__Exercise description__: Copy out the material below, changing every "Staten-Generaal" to "States General" and keeping everything else the same.

☆ ☆ ☆ ☆ ☆

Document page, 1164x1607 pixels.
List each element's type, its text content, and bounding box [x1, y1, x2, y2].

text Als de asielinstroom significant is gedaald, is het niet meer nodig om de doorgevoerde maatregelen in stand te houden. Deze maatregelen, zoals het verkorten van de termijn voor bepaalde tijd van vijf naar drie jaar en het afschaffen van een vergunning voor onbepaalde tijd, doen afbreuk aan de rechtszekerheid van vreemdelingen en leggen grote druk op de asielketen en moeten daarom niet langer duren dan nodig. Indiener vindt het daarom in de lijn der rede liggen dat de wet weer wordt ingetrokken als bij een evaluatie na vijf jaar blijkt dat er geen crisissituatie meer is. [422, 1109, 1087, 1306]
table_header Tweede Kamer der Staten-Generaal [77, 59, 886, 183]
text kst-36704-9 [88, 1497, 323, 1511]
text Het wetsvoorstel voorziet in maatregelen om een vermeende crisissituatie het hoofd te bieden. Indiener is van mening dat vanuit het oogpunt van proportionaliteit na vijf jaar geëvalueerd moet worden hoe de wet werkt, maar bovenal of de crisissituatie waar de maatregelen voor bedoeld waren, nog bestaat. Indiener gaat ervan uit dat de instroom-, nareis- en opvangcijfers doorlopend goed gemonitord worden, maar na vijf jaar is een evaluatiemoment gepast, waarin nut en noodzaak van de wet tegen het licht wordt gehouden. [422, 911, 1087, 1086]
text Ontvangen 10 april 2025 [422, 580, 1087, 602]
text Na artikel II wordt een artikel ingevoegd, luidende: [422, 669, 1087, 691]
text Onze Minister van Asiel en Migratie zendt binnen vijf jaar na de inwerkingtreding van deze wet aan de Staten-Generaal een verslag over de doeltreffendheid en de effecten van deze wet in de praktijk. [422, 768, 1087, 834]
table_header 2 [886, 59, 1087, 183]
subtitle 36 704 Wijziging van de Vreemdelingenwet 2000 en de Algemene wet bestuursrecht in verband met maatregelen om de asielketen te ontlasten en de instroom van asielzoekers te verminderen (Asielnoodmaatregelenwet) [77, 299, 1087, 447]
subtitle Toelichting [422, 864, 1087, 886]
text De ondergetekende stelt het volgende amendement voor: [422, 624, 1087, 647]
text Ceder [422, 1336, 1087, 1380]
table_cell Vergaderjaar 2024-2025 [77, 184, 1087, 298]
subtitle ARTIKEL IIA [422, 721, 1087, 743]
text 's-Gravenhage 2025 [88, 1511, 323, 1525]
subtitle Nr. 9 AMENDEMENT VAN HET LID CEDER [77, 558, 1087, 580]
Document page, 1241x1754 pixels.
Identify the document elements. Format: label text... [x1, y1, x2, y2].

☆ ☆ ☆ ☆ ☆

__Answer to the task__:
Document page, 1164x1607 pixels.
List each element's type, its text content, and bounding box [x1, y1, x2, y2].

text Als de asielinstroom significant is gedaald, is het niet meer nodig om de doorgevoerde maatregelen in stand te houden. Deze maatregelen, zoals het verkorten van de termijn voor bepaalde tijd van vijf naar drie jaar en het afschaffen van een vergunning voor onbepaalde tijd, doen afbreuk aan de rechtszekerheid van vreemdelingen en leggen grote druk op de asielketen en moeten daarom niet langer duren dan nodig. Indiener vindt het daarom in de lijn der rede liggen dat de wet weer wordt ingetrokken als bij een evaluatie na vijf jaar blijkt dat er geen crisissituatie meer is. [422, 1109, 1087, 1306]
table_header Tweede Kamer der States General [77, 59, 886, 183]
text kst-36704-9 [88, 1497, 323, 1511]
text Het wetsvoorstel voorziet in maatregelen om een vermeende crisissituatie het hoofd te bieden. Indiener is van mening dat vanuit het oogpunt van proportionaliteit na vijf jaar geëvalueerd moet worden hoe de wet werkt, maar bovenal of de crisissituatie waar de maatregelen voor bedoeld waren, nog bestaat. Indiener gaat ervan uit dat de instroom-, nareis- en opvangcijfers doorlopend goed gemonitord worden, maar na vijf jaar is een evaluatiemoment gepast, waarin nut en noodzaak van de wet tegen het licht wordt gehouden. [422, 911, 1087, 1086]
text Ontvangen 10 april 2025 [422, 580, 1087, 602]
text Na artikel II wordt een artikel ingevoegd, luidende: [422, 669, 1087, 691]
text Onze Minister van Asiel en Migratie zendt binnen vijf jaar na de inwerkingtreding van deze wet aan de States General een verslag over de doeltreffendheid en de effecten van deze wet in de praktijk. [422, 768, 1087, 834]
table_header 2 [886, 59, 1087, 183]
subtitle 36 704 Wijziging van de Vreemdelingenwet 2000 en de Algemene wet bestuursrecht in verband met maatregelen om de asielketen te ontlasten en de instroom van asielzoekers te verminderen (Asielnoodmaatregelenwet) [77, 299, 1087, 447]
subtitle Toelichting [422, 864, 1087, 886]
text De ondergetekende stelt het volgende amendement voor: [422, 624, 1087, 647]
text Ceder [422, 1336, 1087, 1380]
table_cell Vergaderjaar 2024-2025 [77, 184, 1087, 298]
subtitle ARTIKEL IIA [422, 721, 1087, 743]
text 's-Gravenhage 2025 [88, 1511, 323, 1525]
subtitle Nr. 9 AMENDEMENT VAN HET LID CEDER [77, 558, 1087, 580]
Document page, 1241x1754 pixels.
Identify the document elements. Format: label text... [x1, y1, x2, y2].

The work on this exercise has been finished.